╭─ Document segment

The funding round was led by LocalGlobe, with participation from Global Founders Capital. Angel investors including Charlie Songhurst, the former head of corporate strategy at Microsoft have also backed the round.

Founded in 2016 by former management consultant Oliver Hughes and Imperial College physicist Oliver Pike, Count’s data consolidation and analysis features are designed to help growing tech companies make strategic and operational decisions.

The firm calls itself a data warehouse, transformation tool and visualisation and reporting platform all in one.

It said its core differentiator is the lack of a data dashboard.

Instead, analysis and visualisations in Count are all completed in what I calls data ‘notebooks’.

Count said these notebooks allow users to combine their analysis with text, images and other content, so users can explain their findings fully and aid collaboration. The notebooks also feature a “notebook SQL” syntax which allows users to query data “up to 7x faster” than SQL.

“Dashboards may be the industry’s method of choice for displaying data but they’re actually pretty poor at helping teams make decisions,” said Hughes.

╰─
╭─ Input data

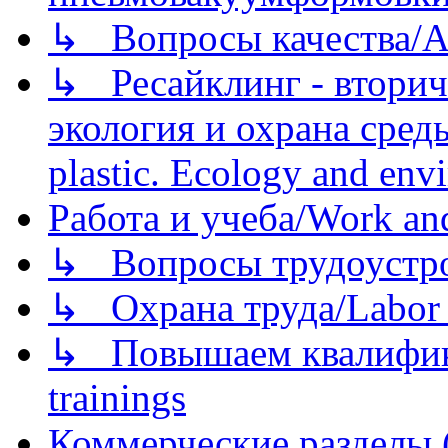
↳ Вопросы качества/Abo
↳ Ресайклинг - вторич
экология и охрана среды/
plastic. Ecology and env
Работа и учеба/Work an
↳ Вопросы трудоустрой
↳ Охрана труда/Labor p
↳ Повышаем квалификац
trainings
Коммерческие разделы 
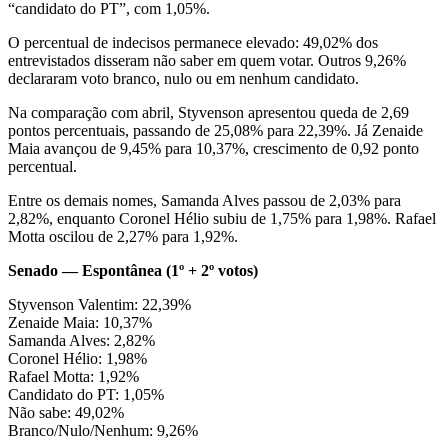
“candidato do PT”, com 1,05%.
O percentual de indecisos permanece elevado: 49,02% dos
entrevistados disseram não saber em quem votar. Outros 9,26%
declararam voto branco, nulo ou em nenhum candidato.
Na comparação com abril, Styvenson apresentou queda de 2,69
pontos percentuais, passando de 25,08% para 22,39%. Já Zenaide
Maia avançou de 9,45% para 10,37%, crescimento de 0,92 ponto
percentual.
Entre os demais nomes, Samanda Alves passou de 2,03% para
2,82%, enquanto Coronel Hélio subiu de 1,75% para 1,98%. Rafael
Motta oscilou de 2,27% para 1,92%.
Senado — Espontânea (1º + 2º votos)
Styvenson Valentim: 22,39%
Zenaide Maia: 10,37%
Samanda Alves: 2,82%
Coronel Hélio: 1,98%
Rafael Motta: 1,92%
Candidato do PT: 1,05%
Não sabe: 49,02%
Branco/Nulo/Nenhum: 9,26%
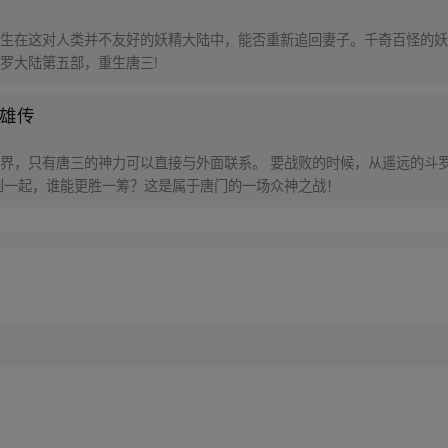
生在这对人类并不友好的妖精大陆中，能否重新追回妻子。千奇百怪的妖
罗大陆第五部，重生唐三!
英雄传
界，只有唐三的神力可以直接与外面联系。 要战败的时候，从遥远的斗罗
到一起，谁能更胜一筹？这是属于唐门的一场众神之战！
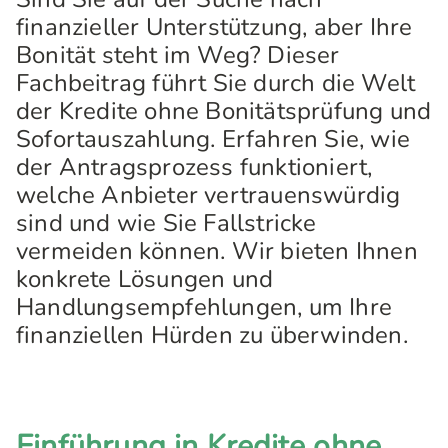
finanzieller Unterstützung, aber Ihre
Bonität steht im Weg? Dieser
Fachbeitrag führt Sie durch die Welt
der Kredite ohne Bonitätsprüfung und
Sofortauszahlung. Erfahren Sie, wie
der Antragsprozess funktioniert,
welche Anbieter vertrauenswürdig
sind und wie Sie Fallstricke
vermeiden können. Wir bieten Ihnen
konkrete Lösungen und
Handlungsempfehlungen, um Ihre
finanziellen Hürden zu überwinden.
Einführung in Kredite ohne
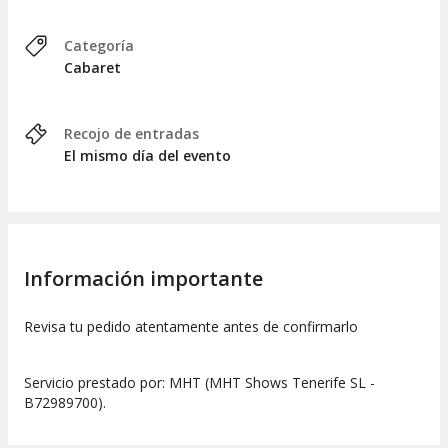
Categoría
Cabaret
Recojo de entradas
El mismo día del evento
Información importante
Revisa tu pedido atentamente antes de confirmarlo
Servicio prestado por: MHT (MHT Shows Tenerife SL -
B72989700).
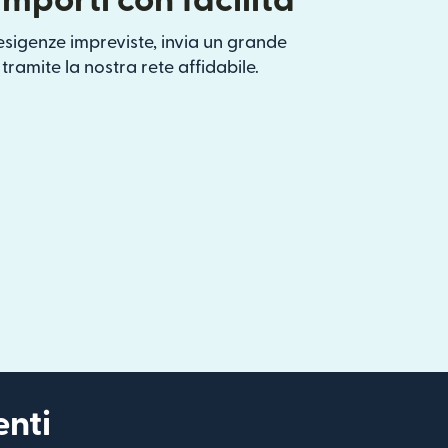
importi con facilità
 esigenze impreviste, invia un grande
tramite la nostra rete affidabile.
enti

╰─
╭─ Input data

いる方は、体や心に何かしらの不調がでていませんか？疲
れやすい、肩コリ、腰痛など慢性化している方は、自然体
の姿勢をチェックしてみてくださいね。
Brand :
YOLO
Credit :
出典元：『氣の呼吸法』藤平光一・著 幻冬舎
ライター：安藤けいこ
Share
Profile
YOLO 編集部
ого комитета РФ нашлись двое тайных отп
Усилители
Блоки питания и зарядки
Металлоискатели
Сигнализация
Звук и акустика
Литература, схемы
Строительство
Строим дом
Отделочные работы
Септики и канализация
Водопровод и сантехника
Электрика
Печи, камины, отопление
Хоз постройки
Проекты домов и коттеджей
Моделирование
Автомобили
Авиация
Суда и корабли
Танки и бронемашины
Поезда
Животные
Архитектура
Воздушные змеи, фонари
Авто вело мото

╰─

- **Explore the material**
1/ In the article about Count's funding, which firm led the funding round?
2/ Update the stretch of the Count funding article from "The funding round" through "calls data ‘notebooks’.", putting "software engineer" wherever "management consultant" appears.
3/ Write what comes next in the article about Count's funding round, starting after its final sentence.

- **Activity answers**
1/ LocalGlobe led the round.

2/
The funding round was led by LocalGlobe, with participation from Global Founders Capital. Angel investors including Charlie Songhurst, the former head of corporate strategy at Microsoft have also backed the round.

Founded in 2016 by former software engineer Oliver Hughes and Imperial College physicist Oliver Pike, Count’s data consolidation and analysis features are designed to help growing tech companies make strategic and operational decisions.

The firm calls itself a data warehouse, transformation tool and visualisation and reporting platform all in one.

It said its core differentiator is the lack of a data dashboard.

Instead, analysis and visualisations in Count are all completed in what I calls data ‘notebooks’.

3/
“Dashboards show lots of charts but don’t provide the wider context which is always needed when making decisions confidently.”

Tiney.co, a London childminding platform, has been using the software.

“Count has given us a way to pull all our data together and build reports for the whole team,” said Edd Read, CTO at Tiney.co.

“Notebooks are a powerful way for us to share insights in context and give the team the ability to query data without having to learn SQL”

The firm is offering organisations 6 months free access to the Count platform as well as dedicated analytical support to teams most in need of analyst support.

Hughes explains: “Over half of our team have partners who are frontline healthcare professionals who are putting their lives at risk whenever they go to work. As a team we wanted to use the resources we had to help in our own small way.”